Looking at the trends for teams before his arrival/after his departure, there are another couple things to note. In Buffalo, the defense — or, more accurately, Hasek, for the most part — was mostly doing its thing before Ruff took over. Conversely, in Dallas, where Ken Hitchcock took over after Ruff left, he took a previously brutal defense up to the top-ten. Jim Montgomery and now Rick Bowness have continued that trend and elevated that defense in subsequent years, and now the lockdown low-event Stars have clawed their way to the Cup Final.
It’s worth noting that the Stars went from one of the league’s most electrifying offenses under Ruff to boring-as-sin under his predecessors, so trade-offs were made to get to their current defensive heights (and personnel arrivals like Ben Bishop and rising star Miro Heiskanen have also certainly had a major impact). It still doesn’t say a lot for Ruff’s defensive system, though, that the league’s worst defense became the league’s best in his absence, even if the offense more-or-less switched places. If you’re looking for Ruff to work a Barry Trotz-ian miracle with the defensive group in New Jersey, it may not be a great idea to hold your breath in anticipation.
Digging a little bit deeper into the defensive acumen of Ruff’s teams, we can filter out some of the goaltender-generated noise by looking at expected goals. We can only go back to the start of the analytics era (2007-08) for this stat, but it should give us a look at Ruffs teams when accounting for when he had Ryan Miller in his prime to help in Buffalo and when he had the abysmal Kari Lehtonen/Antti Niemi tandem in Dallas. Ruff’s 5v5 xGF/xGA ranks are below.
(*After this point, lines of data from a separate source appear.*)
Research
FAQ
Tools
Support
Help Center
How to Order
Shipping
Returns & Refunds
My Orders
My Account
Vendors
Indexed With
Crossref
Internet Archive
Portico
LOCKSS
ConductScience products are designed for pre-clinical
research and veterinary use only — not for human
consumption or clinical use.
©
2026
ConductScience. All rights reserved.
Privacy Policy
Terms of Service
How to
The verdict? Well on the defensive side I think you would classify this as mostly the same. The defenses were mostly mediocre in his last years in Buffalo, and the top-five GA finish in 2009-10 was powered by Ryan Miller’s Vezina season. In Dallas, we see that Ruff may have been hurt slightly in a couple instances by his goaltending, but he was running a bottom-10 defensive outfit at even-strength, regardless. Dallas did, however, finish top-five in xGF every year of his stay, there, for what it’s worth.
Beyond Ruff, there is the rest of the incoming staff to consider when projecting what type of team the Devils will be. The issue for Devils fans? Well, the guy tasked with coaching the defense will be the same one from the previous regime whose leaders just got ousted. Alain Nasreddine has done an admirable-enough job coaching the penalty kill for the Devils over the past 5 years, as John explored in Monday’s post, which is good. As John also dug into on Monday, though, he also headed up a defensive unit that declined through his years behind the bench with John Hynes, so that trend feels unlikely to reverse itself on his account, especially considering the recent track record of the guy who will be his boss.
So, in short, should we expect a Devils defensive renaissance under Lindy Ruff and co. in 2020-21? In a word, I think the answer would have to be “no.” If the Devils are hoping for better defensive results than the lousy numbers they put up last year, they’re going to have to hope for some help, personnel-wise, and a much improved goaltending situation behind Mackenzie Blackwood and his yet-to-be-determined backup. If there is a silver lining to take out of the conclusion that Ruff is unlikely to improve the defense, it’s that he at least seems to have a decent shot at picking up the offense in it’s place and making this team at least watchable again.